### [Exercise requirements]
Return every line of the material that contains the string "typesafe". Matching is case-sensitive.

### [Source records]
- - - -

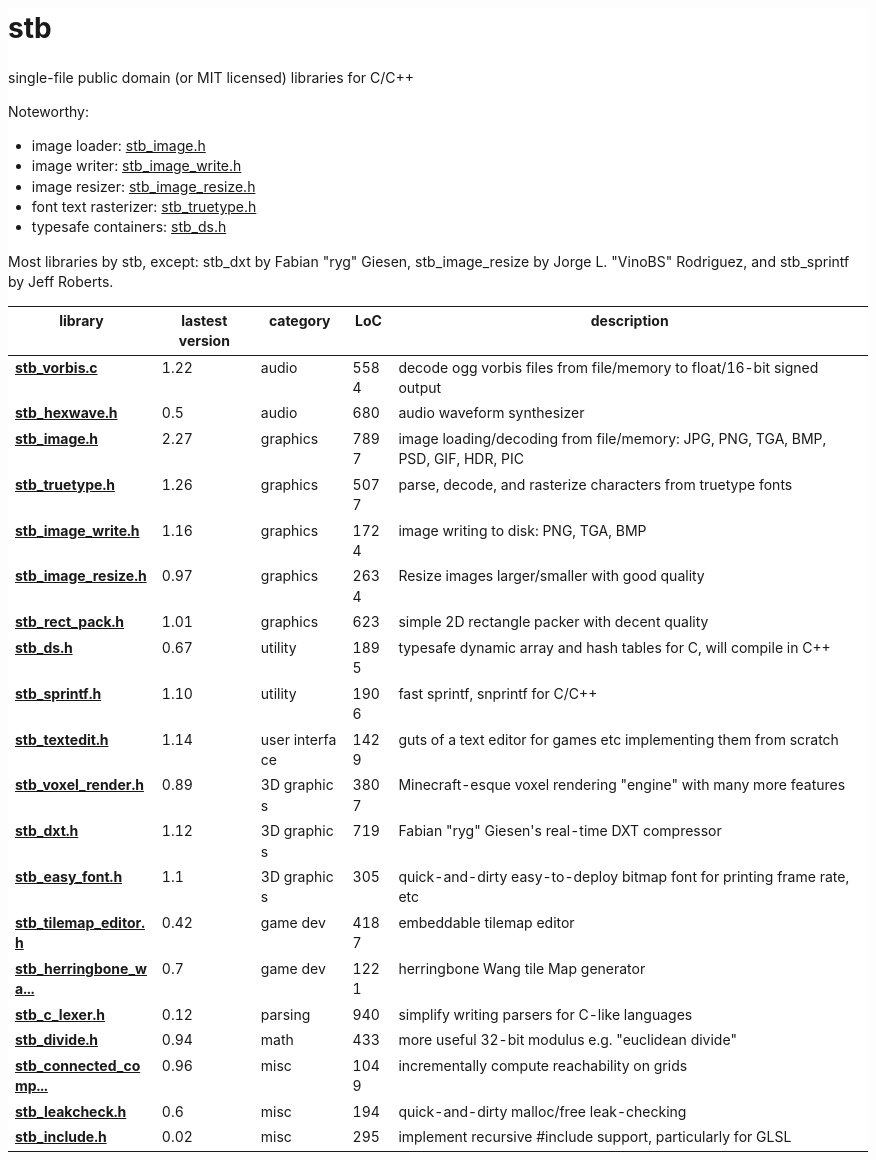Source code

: 

stb
===

single-file public domain (or MIT licensed) libraries for C/C++

Noteworthy:

* image loader: [stb_image.h](stb_image.h)
* image writer: [stb_image_write.h](stb_image_write.h)
* image resizer: [stb_image_resize.h](stb_image_resize.h)
* font text rasterizer: [stb_truetype.h](stb_truetype.h)
* typesafe containers: [stb_ds.h](stb_ds.h)

Most libraries by stb, except: stb_dxt by Fabian "ryg" Giesen, stb_image_resize
by Jorge L. "VinoBS" Rodriguez, and stb_sprintf by Jeff Roberts.

<a name="stb_libs"></a>

library    | lastest version | category | LoC | description
--------------------- | ---- | -------- | --- | --------------------------------
**[stb_vorbis.c](stb_vorbis.c)** | 1.22 | audio | 5584 | decode ogg vorbis files from file/memory to float/16-bit signed output
**[stb_hexwave.h](stb_hexwave.h)** | 0.5 | audio | 680 | audio waveform synthesizer
**[stb_image.h](stb_image.h)** | 2.27 | graphics | 7897 | image loading/decoding from file/memory: JPG, PNG, TGA, BMP, PSD, GIF, HDR, PIC
**[stb_truetype.h](stb_truetype.h)** | 1.26 | graphics | 5077 | parse, decode, and rasterize characters from truetype fonts
**[stb_image_write.h](stb_image_write.h)** | 1.16 | graphics | 1724 | image writing to disk: PNG, TGA, BMP
**[stb_image_resize.h](stb_image_resize.h)** | 0.97 | graphics | 2634 | Resize images larger/smaller with good quality
**[stb_rect_pack.h](stb_rect_pack.h)** | 1.01 | graphics | 623 | simple 2D rectangle packer with decent quality
**[stb_ds.h](stb_ds.h)** | 0.67 | utility | 1895 | typesafe dynamic array and hash tables for C, will compile in C++
**[stb_sprintf.h](stb_sprintf.h)** | 1.10 | utility | 1906 | fast sprintf, snprintf for C/C++
**[stb_textedit.h](stb_textedit.h)** | 1.14 | user&nbsp;interface | 1429 | guts of a text editor for games etc implementing them from scratch
**[stb_voxel_render.h](stb_voxel_render.h)** | 0.89 | 3D&nbsp;graphics | 3807 | Minecraft-esque voxel rendering "engine" with many more features
**[stb_dxt.h](stb_dxt.h)** | 1.12 | 3D&nbsp;graphics | 719 | Fabian "ryg" Giesen's real-time DXT compressor
**[stb_easy_font.h](stb_easy_font.h)** | 1.1 | 3D&nbsp;graphics | 305 | quick-and-dirty easy-to-deploy bitmap font for printing frame rate, etc
**[stb_tilemap_editor.h](stb_tilemap_editor.h)** | 0.42 | game&nbsp;dev | 4187 | embeddable tilemap editor
**[stb_herringbone_wa...](stb_herringbone_wang_tile.h)** | 0.7 | game&nbsp;dev | 1221 | herringbone Wang tile Map generator
**[stb_c_lexer.h](stb_c_lexer.h)** | 0.12 | parsing | 940 | simplify writing parsers for C-like languages
**[stb_divide.h](stb_divide.h)** | 0.94 | math | 433 | more useful 32-bit modulus e.g. "euclidean divide"
**[stb_connected_comp...](stb_connected_components.h)** | 0.96 | misc | 1049 | incrementally compute reachability on grids
**[stb_leakcheck.h](stb_leakcheck.h)** | 0.6 | misc | 194 | quick-and-dirty malloc/free leak-checking
**[stb_include.h](stb_include.h)** | 0.02 | misc | 295 | implement recursive #include support, particularly for GLSL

- - - -

### [Answer to this problem]
* typesafe containers: [stb_ds.h](stb_ds.h)
**[stb_ds.h](stb_ds.h)** | 0.67 | utility | 1895 | typesafe dynamic array and hash tables for C, will compile in C++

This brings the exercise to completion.